In turning to the offer of new life we are turning towards a step in faith not in legal understanding. The law of the Anglican polity would strangle us and make us bend to tradition. God however offers us the grace to develop according to his requirements not according to a law that creates anger and frustration (Rom. 4.15). We can see the effect of this in our current circumstances as the changes required frustrate the understanding of diocesan independence that is the tradition of Anglican politics and synodial bickering. The call to change is a call that reverts our understanding of church from a model of stasis to a model of growth. Relationships tend to grow in an organic manner as can be seen if we look at the e life found in social media. God's presence is a relational presence as we saw last week and is grown through new interactions in new spaces. Like any rhizomous plant that has inadequate room to expand will stagnate and not produce new growth so we as a rhizomous community stagnates within the concrete walls that we have created around us.

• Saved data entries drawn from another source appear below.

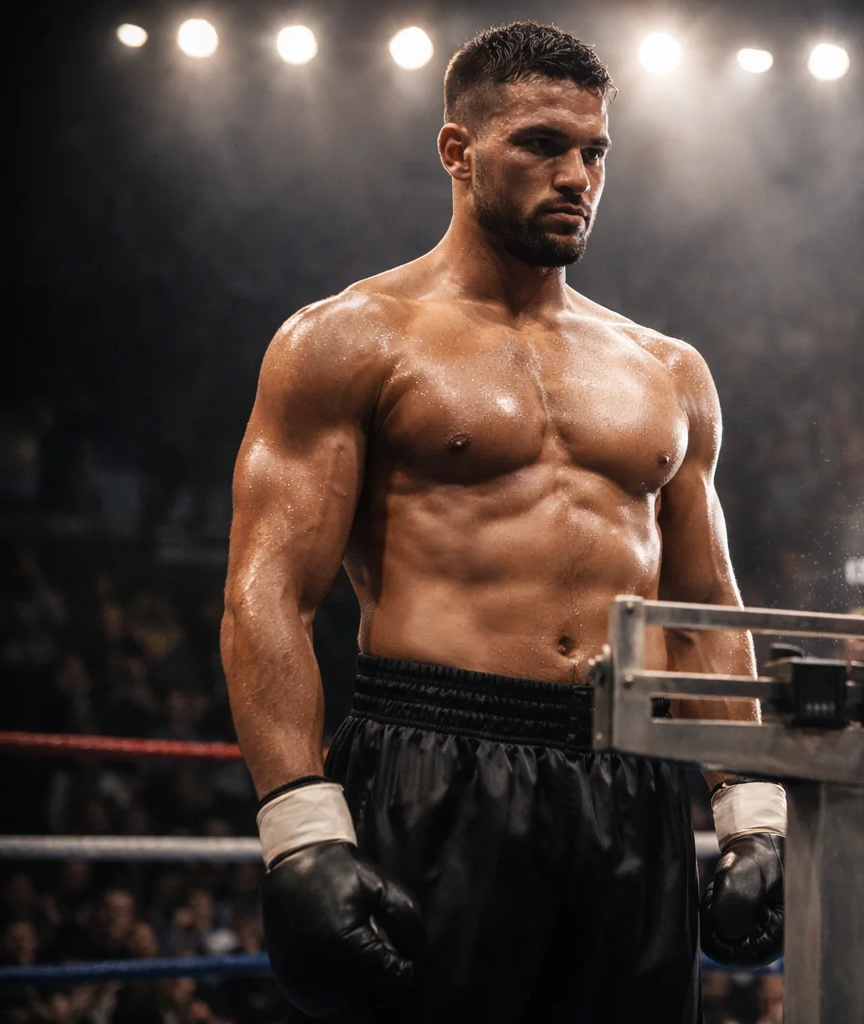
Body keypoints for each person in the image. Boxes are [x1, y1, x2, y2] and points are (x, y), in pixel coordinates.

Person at [221, 23, 784, 1023]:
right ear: (458, 149)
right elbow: (267, 593)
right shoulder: (350, 338)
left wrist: (751, 811)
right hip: (434, 762)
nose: (577, 176)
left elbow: (702, 603)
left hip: (628, 779)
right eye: (541, 144)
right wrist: (299, 827)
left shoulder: (668, 370)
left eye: (595, 152)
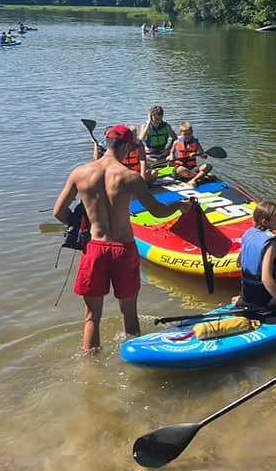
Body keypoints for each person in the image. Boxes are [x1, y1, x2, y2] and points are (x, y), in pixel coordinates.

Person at [53, 125, 191, 351]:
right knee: (129, 313)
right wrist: (178, 206)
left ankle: (91, 369)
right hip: (123, 249)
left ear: (106, 144)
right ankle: (137, 362)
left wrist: (80, 225)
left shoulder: (80, 173)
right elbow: (157, 211)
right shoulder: (131, 177)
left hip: (94, 247)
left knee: (91, 318)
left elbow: (58, 211)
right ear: (127, 146)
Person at [234, 201, 276, 309]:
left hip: (246, 294)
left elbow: (239, 263)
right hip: (263, 298)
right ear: (265, 222)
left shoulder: (248, 233)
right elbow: (266, 278)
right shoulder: (270, 243)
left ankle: (244, 300)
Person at [167, 122, 213, 187]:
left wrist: (197, 154)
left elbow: (204, 157)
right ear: (180, 133)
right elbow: (171, 152)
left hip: (192, 168)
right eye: (185, 134)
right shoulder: (176, 142)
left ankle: (193, 180)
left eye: (189, 134)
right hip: (180, 168)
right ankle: (202, 177)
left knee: (208, 166)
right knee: (181, 169)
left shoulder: (196, 143)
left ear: (192, 133)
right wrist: (171, 158)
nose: (187, 136)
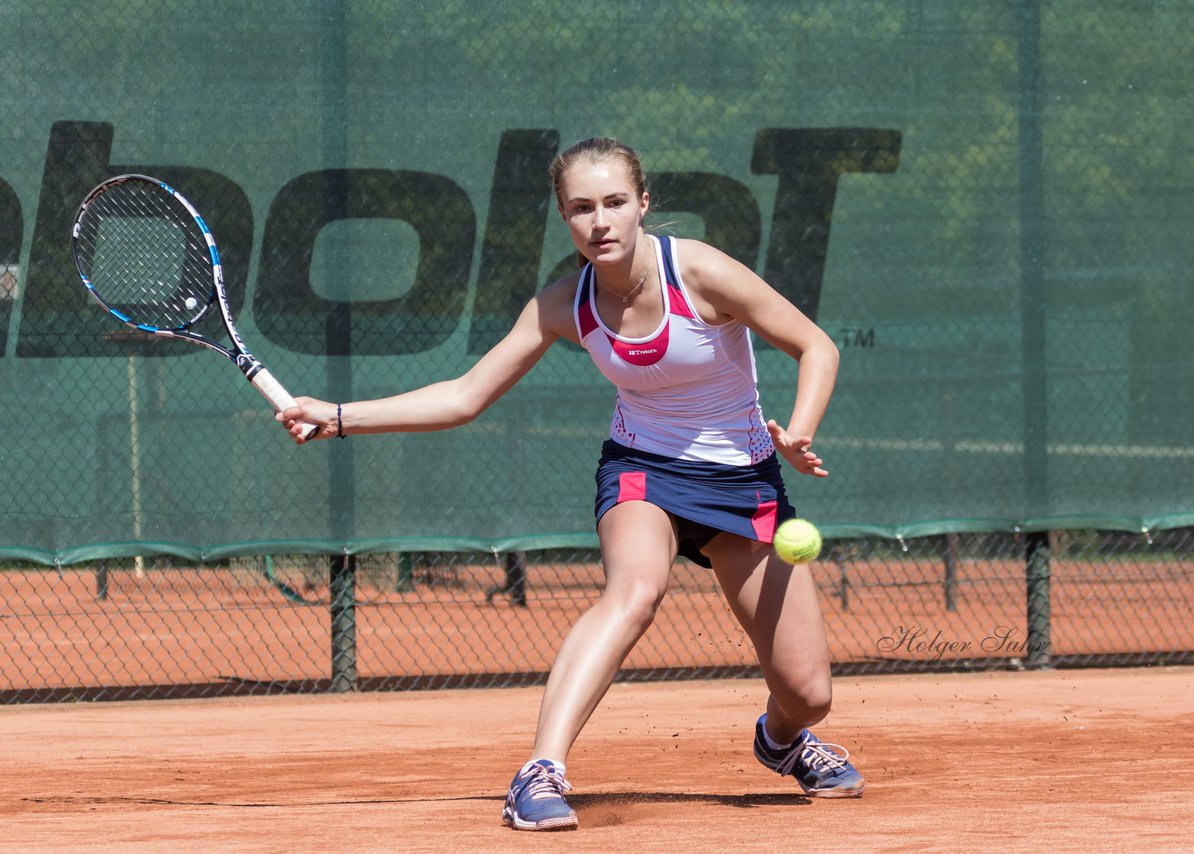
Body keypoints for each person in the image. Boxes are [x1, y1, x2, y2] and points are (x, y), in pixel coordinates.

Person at [277, 136, 864, 831]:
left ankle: (784, 739)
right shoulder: (564, 304)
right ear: (565, 217)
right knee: (634, 592)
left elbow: (814, 345)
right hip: (643, 469)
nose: (601, 221)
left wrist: (798, 430)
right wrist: (340, 417)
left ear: (643, 203)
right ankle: (540, 771)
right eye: (582, 208)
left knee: (809, 692)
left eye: (615, 202)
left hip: (744, 481)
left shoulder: (701, 273)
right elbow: (466, 396)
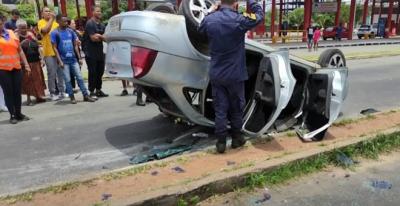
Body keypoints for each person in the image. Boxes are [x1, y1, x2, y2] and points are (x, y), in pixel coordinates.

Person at [199, 0, 263, 153]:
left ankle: (220, 143)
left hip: (217, 74)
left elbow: (200, 28)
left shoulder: (210, 19)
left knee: (220, 109)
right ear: (235, 4)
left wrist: (211, 11)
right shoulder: (239, 19)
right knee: (236, 108)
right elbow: (259, 16)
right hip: (235, 74)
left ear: (220, 3)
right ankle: (236, 139)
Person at [51, 14, 96, 104]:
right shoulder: (55, 33)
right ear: (58, 22)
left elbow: (75, 45)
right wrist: (59, 61)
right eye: (64, 21)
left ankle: (85, 95)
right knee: (67, 80)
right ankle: (72, 96)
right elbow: (54, 48)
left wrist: (79, 57)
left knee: (79, 77)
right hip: (64, 61)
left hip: (73, 59)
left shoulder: (70, 31)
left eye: (67, 21)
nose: (66, 22)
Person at [0, 14, 31, 124]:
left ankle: (19, 113)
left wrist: (26, 64)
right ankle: (12, 115)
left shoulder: (11, 33)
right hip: (3, 69)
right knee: (8, 92)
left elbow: (20, 50)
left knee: (17, 91)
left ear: (3, 22)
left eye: (0, 22)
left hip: (16, 67)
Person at [38, 7, 66, 101]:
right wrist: (51, 19)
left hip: (58, 51)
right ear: (42, 14)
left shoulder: (56, 23)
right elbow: (45, 31)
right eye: (46, 11)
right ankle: (53, 92)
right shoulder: (41, 22)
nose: (48, 12)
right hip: (48, 52)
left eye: (49, 11)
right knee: (52, 73)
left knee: (61, 73)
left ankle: (62, 91)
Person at [16, 19, 47, 106]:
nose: (24, 30)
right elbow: (17, 49)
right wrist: (24, 41)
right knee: (28, 80)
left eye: (25, 28)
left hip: (35, 60)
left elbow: (38, 44)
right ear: (18, 28)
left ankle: (39, 96)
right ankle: (29, 98)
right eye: (22, 28)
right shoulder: (16, 36)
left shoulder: (30, 34)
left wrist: (42, 58)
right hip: (25, 62)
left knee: (38, 79)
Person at [83, 6, 108, 99]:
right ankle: (91, 91)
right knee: (92, 72)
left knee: (100, 72)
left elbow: (106, 39)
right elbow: (93, 39)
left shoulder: (101, 25)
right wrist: (100, 36)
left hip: (99, 52)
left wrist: (99, 35)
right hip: (90, 52)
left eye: (100, 11)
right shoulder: (90, 23)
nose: (100, 12)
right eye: (97, 11)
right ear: (92, 12)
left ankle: (98, 90)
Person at [68, 19, 83, 92]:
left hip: (78, 53)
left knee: (78, 70)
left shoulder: (76, 32)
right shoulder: (68, 33)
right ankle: (72, 87)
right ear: (69, 25)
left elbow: (79, 42)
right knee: (71, 72)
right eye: (73, 23)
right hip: (71, 53)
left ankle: (80, 85)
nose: (75, 25)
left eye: (74, 23)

Christ calls not the righteous but the sinner in the first part of the gospel reading (Matt. 9.9-13). The expectation from those in the faith community was to call those who were righteous, aka the leaders of the synagogues and temple because surely this is where God is looking. In turning the expectations around Christ recognises that faith and growth is found in the corners and edges of formed community. The vibrancy of faith that can overwhelm all things, as expressed in the latter part of the reading (Matt. 9.18-26), is found outside the expectations of tradition and formal opinion. The early Christian community was a community that was on the edge of society and the predominant faith groups. The explosive growth of the Christian faith was borne out of the fringe before becoming the central edifice that it became. It is clear that it is to a certain extent losing that central position as its leadership, with few exceptions, no longer speak into the public sphere for fear of doing something that is against tradition and the 'faith'. Yet, Christ sets our example not tradition and Christ ministered on the margins of society. Surely it is then incumbent on us to follow Christ into the margins to find the Spirit that drives us towards God's central community of love. No longer should we hold to a vision that is crumbling in a modern society that is changing rapidly. Our vision must be one that God calls us to that elevates our journey to show how in an ever changing world the priority of love is a consistent state of being to draw us towards the sanctity of peace and the grace that God gives to us in love.